Mutual Funds

SIP Return Projections: What to Expect from Small Cap Mutual Funds

Share This Spread Love
Rate this post

Small-cap mutual funds comprise stocks of companies with a smaller market capital. Known for their smaller business sizes, operations, and high growth potential, small-cap companies can deliver an opportunity to generate exponential profits through investment over a long period. However, investment into small capital funds can even prove to be risky making it a perfect choice for investors who can handle an investment risk to a certain extent. With systematic investment plans or SIPs, investors can take the benefit of small consistent investments over a long period in small cap mutual funds. Moreover, they can take the benefit of rupee cost averaging, compounding, and reducing their overall risk of investment into smallcap stocks.

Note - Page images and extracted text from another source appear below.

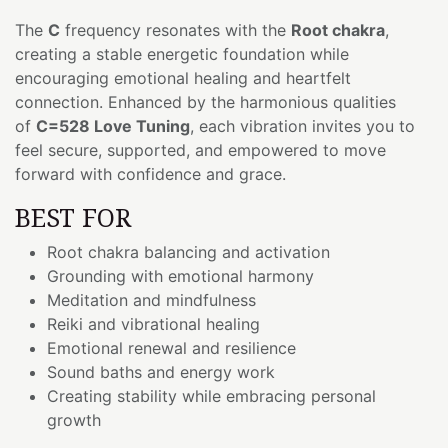
The
C
frequency resonates with the
Root chakra
,
creating a stable energetic foundation while
encouraging emotional healing and heartfelt
connection. Enhanced by the harmonious qualities
of
C=528 Love Tuning
, each vibration invites you to
feel secure, supported, and empowered to move
forward with confidence and grace.
BEST FOR
Root chakra balancing and activation
Grounding with emotional harmony
Meditation and mindfulness
Reiki and vibrational healing
Emotional renewal and resilience
Sound baths and energy work
Creating stability while embracing personal
growth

The following article explores the SIP return projections from investment into small cap mutual funds that can help investors make the right decision:

SIP for Small Cap mutual funds and its benefits

Systematic investment plans allow investors to spread their investment risk into smallcap mutual funds over a long period. The risk of market volatility can be mitigated through systematic investment plans. Investors can buy more units of a small cap mutual fund when the market falls and fewer units when the market moves in the upper direction. This helps in averaging the unit price for the small cap mutual fund scheme thereby helping investors to take the benefit of systematic investment plans.

Return projections 

A small-cap mutual fund can deliver an average rate of return ranging between 12 to 18%. Moreover, in a bullish market, small-cap mutual funds can even generate returns of up to 30% in a single year. However, due to market volatility, small cap mutual funds can even generate negative returns. Let’s look at an example using the SIP return calculator:

A SIP investment of ₹5000 invested monthly in a small cap fund for 10 years with an annualized return of 15% can generate returns up to ₹7.9 Lakhs. The invested amount can grow to a level of ₹13.9 lakh. On the other hand, if the annual returns increase to 18%, the investment corpus can reach a level of ₹16.6 lakhs in the same period. With the effects of fluctuating market cycles, stock market conditions, and small cap mutual fund schemes selected, the returns can fluctuate immensely. However, through systematic investment plans, investors can take the benefit of market volatility and make their investments into small cap funds effective and more reliable.

Popular Small Cap funds and their SIP returns

Based on their past performance, small cap funds can deliver exponential returns which when compared to other mutual fund schemes are better. Following are some popular small cap funds, as well as their historical SIP, returns that investors can use to project and predict future returns.

Motilal Oswal Small Cap Fund – 52.4%
Axis Small Cap Fund – 28.95%
PGIM India Small Cap Fund – 19.2%
SBI Small Cap Fund – 22.23%
Nippon India Small Cap Fund – 32.89%

Conclusion

Based upon the past records, the future projections of SIP returns from investment into smallcap funds can be protected. However, the future projections largely depend upon the market conditions and small cap fund management. SIP investment into small cap mutual funds can help investors generate great returns however proper precautions are essential through portfolio diversification to attain growth as well as security.